Published: The 21st IEEE International Symposium on Fault-tolerant Computing, 1991.
Full Paper

Summary

This paper uses five years of field data on software defects to develop a taxonomy of defects, providing insight into their behaviour and impact. The data comes from IBM’s field service database called RETAIN. This paper focuses on those software defects reported against a specific (unnamed) high-end operating system product.

 

This study is performed in the backdrop of a computer industry faced with tremendous challenges in software reliability, quality, and availability. Recent studies have demonstrated that while, in the past five years hardware reliability has made tremendous improvements, software has not. Unless software reliability improves, it will limit the total reliability and availability possible in computer systems.

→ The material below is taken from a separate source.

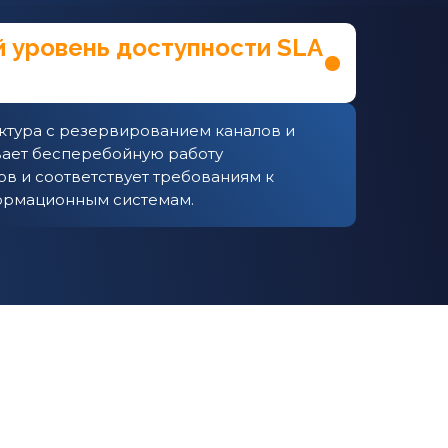
 уровень доступности SLA
ктура с резервированием каналов и
ает бесперебойную работу
в и соответствует требованиям к
ормационным системам.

Software errors found in the field are fundamentally different from classical hardware errors. Like hardware design errors, once fixed, they will not reappear. It is important to understand the type of software errors that remain undiscovered after system test and the conditions in a customer environment that allow them to surface. We have chosen to call these attributes, the error type and the trigger, respectively. This paper provides distributions of both the error type and the trigger, and provides customer impact information for each of these attributes. The paper focuses on a particular type of defect called the overlay by field service personnel -- errors which corrupt program memory. The overlay defect is contrasted to the typical defect, herein referred to as the regular defect.

The study finds:

  • (1) Overlay defects have, on the average, a much higher impact on the system than regular defects. This is measured by its probability of causing an IPL, its probability of achieving a severity 1 rating, and its probability of being flagged as ‘‘highly pervasive’’ across the customer base.
  • (2) Most overlay defects are due to boundary condition and allocation problems. Contarary to popular folklore, they are less likely to result from timing or synchronization problems.
  • (3) Most overlays are small (order of a few bytes) and occur near the address the software was supposed to write. Less than a fifth of the overlays cause wild stores in a process address space.
  • (4) Non-overlay defects are dominated by undefined state errors in which the module implementing a network or device protocol mistakes the current protocol state and goes into a wait or deadlock state.
  • (5) Untested boundary conditions in the software trigger a majority of failures. Recovery and timing-triggered failures have slightly higher impact than failures triggered by boundary conditions.
  • (6) Among errors in fixes to other errors the causes are related to mismatch in data types and interfaces.
  • (7) While overlay errors are more likely to cause addressing faults than non-overlay errors, most overlay errors do not cause the system to take an address fault. That suggests that the corrupted data can actually be used before the failure occurs, making error propagation more likely.

The above list summarizes some of the salient findings. It is also the intent of this paper to provide a more structured and systematic method to classify and understand software defects. This understanding is critical to designing appropriate techniques to shield against them -- either in development or operation. Furthermore, the paper provides a framework from which fault-models for fault-injection based evaluation can be developed.